As I'm sure you are aware, the British Medical Association, which represents 84 per cent of doctors in the UK, has been campaigning to have boxing banned since 1982. Although it doesn't cause as many deaths per year as some other pursuits (horse racing, sky diving, mountaineering and scuba diving), the BMA says the sport is still a major concern because of its capacity to cause chronic brain damage. (The American Medical Association says this affects three out of four boxers who have more than 20 professional fights.) The BMA also objects to boxing on the grounds that it is the only high-risk sport in which the primary purpose is to cause physical harm to an opponent – not a very positive message to teach in schools, when you put it like that.

True, some changes have been made to professional boxing in the past 20 years in an attempt to make it safer: title fights have been reduced from 15 rounds to a maximum of 12 and the medical care at the ringside has been stepped up.
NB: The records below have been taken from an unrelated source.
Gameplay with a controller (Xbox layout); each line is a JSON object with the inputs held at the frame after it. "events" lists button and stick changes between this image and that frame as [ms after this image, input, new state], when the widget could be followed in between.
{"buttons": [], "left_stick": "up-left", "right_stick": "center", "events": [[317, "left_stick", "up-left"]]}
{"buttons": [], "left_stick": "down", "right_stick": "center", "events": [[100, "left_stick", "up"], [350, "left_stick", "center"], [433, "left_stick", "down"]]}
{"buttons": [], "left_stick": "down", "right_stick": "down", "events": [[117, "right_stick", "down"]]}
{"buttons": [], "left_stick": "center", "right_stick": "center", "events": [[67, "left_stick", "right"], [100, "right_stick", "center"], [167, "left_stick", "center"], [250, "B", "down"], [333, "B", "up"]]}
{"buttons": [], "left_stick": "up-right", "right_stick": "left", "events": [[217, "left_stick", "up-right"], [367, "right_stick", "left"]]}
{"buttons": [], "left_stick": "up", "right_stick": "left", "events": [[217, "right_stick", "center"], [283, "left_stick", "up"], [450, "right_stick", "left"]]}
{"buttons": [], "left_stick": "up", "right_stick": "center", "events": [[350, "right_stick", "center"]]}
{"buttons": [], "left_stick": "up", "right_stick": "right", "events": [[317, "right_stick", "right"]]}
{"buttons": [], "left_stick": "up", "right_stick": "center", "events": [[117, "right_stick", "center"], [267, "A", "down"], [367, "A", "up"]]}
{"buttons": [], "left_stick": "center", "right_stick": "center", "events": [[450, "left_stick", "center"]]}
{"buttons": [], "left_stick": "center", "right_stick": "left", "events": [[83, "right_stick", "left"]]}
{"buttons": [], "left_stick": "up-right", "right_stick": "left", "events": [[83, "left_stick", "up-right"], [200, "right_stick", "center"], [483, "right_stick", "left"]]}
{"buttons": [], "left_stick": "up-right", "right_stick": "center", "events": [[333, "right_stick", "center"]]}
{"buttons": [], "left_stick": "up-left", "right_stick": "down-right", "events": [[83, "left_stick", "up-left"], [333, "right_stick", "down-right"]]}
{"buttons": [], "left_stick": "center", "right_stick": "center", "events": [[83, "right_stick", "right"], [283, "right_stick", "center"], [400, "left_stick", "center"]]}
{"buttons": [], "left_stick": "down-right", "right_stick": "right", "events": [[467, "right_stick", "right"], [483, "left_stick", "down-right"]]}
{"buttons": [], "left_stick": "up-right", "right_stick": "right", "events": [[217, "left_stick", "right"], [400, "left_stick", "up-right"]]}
These days a doctor is always on duty and an ambulance stands by to take any seriously damaged boxer straight to the nearest neurosurgical unit.

But none of this alters the fact that getting thumped in the head isn't very good for your brain – particularly if the brain in question is still growing and developing (medical evidence suggests that key brain-growth continues well into the teenage years). This is why the BMA is particularly concerned with preventing children from entering the sport, and why it is campaigning to make it illegal for under-16s to box.

You're right about one thing, Joe: the current knife-crime epidemic is a huge problem – I'm just not convinced that having the nation's schoolchildren punch each other repeatedly in the head every Wednesday afternoon is the best way to go about solving it.